After I had warmed up significantly, I freshened up, brushed my teeth, put on my pajamas, went back downstairs, and carried Huck in his towel up the stairs to my room. I laid him down on the couch in my room, pulled back the covers, picked him up again, and finally laid him down on the bed beside me. I read for a little bit before turning off the light. At around three o’clock in the morning, something startled me awake. My Huckleberry Friend was nowhere to be seen. I felt around for him on the bed beside me but he wasn’t there. Where could he have gone? Just then, a sharp bolt of lightning flashed across the sky, briefly illuminating the room around me. I screamed at the top of my lungs. I’m pretty sure I woke my neighbors. At the foot of my bed was the same blond stranger who was watching me at Edward’s. Same dirty blonde hair, same green eyes, same black t-shirt. Except, now, the black leather jacket was gone. It was replaced by a white warm towel around his shoulders—the very same towel that I had used to wrap My Huckleberry Friend. What in blazes was going on? I turned the lamp on to see better, but when I did, there was absolutely nobody there. Just me all alone in a big Victorian master bedroom. Well, me and a certain black cat. To my relief and utter confusion, Huckleberry was peacefully sleeping, snoring away and purring beside me, not a care in the world.

In the morning, at breakfast, I told Katherine about my weird day and asked her how hers was. I fished for details, wanting to know of any strange occurrences.

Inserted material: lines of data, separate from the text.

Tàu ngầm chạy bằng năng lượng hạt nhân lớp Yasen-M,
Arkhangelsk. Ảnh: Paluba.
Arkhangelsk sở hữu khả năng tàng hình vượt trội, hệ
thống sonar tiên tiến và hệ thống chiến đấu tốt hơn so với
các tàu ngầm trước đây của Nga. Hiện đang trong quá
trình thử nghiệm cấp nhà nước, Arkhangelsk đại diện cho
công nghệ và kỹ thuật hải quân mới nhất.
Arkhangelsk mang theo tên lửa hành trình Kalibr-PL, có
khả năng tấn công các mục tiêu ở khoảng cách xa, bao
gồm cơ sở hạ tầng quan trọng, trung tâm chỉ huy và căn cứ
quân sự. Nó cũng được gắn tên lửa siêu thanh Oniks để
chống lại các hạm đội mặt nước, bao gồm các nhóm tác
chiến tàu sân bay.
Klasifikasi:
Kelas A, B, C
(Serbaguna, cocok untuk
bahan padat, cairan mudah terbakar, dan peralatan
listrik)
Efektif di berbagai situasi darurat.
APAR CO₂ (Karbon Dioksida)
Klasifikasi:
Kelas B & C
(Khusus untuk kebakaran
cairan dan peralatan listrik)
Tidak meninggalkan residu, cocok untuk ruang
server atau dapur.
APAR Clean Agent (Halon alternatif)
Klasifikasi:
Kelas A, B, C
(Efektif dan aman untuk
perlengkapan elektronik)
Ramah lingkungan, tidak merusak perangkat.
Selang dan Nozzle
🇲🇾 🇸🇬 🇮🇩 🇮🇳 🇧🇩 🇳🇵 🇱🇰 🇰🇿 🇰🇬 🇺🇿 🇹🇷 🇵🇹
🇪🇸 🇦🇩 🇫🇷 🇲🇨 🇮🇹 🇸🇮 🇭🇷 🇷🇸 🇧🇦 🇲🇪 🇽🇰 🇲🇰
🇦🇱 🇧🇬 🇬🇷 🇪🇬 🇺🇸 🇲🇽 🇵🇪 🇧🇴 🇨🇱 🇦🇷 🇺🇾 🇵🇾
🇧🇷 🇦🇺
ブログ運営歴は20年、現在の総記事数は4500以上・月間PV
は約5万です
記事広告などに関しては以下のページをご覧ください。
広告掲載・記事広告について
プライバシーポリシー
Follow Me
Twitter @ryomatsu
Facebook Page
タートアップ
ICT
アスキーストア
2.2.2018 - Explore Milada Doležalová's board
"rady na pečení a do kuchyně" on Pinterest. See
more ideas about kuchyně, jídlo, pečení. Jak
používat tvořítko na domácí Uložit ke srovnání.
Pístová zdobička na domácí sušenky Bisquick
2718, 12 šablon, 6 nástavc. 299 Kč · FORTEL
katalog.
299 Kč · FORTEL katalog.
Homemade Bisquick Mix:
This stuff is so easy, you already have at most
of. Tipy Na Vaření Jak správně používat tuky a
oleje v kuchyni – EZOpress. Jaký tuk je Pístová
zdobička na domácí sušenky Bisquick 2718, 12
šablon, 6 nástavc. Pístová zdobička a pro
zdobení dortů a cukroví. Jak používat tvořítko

“There was a raven that was following me all day yesterday,” Katherine recalled. “He seemed to be at every window in the hospital. The orderlies had to shoo him away several times. But he kept coming back.”

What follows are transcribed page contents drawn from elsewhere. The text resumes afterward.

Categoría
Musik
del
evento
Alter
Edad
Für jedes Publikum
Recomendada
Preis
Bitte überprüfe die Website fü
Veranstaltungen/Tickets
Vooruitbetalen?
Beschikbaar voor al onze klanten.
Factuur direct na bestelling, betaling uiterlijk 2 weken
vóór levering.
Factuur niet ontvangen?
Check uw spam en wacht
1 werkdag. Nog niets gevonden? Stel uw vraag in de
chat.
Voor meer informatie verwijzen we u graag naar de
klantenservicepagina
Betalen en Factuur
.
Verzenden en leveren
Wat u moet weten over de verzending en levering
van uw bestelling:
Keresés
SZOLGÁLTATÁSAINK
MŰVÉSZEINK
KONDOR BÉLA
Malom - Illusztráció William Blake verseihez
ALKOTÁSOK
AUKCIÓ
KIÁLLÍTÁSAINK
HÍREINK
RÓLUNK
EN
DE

“Great,” I said. “I hate ravens. And crows.”

“Better me than you, right?” Katherine said with a laugh. “You know what’s even weirder though?”

“What?” I asked.

“That bird was so protective of me that when Ryan and I had an argument during my lunch break, he went straight for him and attacked him,” Katherine said.

 “Good birdy,” I said. “Serves him right. He’ll probably think twice about hurting you next time.”

“Fingers crossed,” Katherine said. “What is going on, though? This is super weird.”

“I’ll ask around,” I said. “Maybe somebody knows something we don’t.”

And ask around I did. My coworker Amanda said that a bat had been sleeping right outside her window for weeks now. An old classmate of mine from high school, Michael Olsen, who’s now an English teacher at Merton High School, said that a rat was following him. Another friend, Corey, mentioned that she’d been seeing the same black and brown butterfly everywhere she went.

Why are all these animals following us all of a sudden? Who was that man at Edward’s and the one at the foot of my bed? Was that My Huckleberry Friend? No. That would be too weird. We need to get to the bottom of this and fast.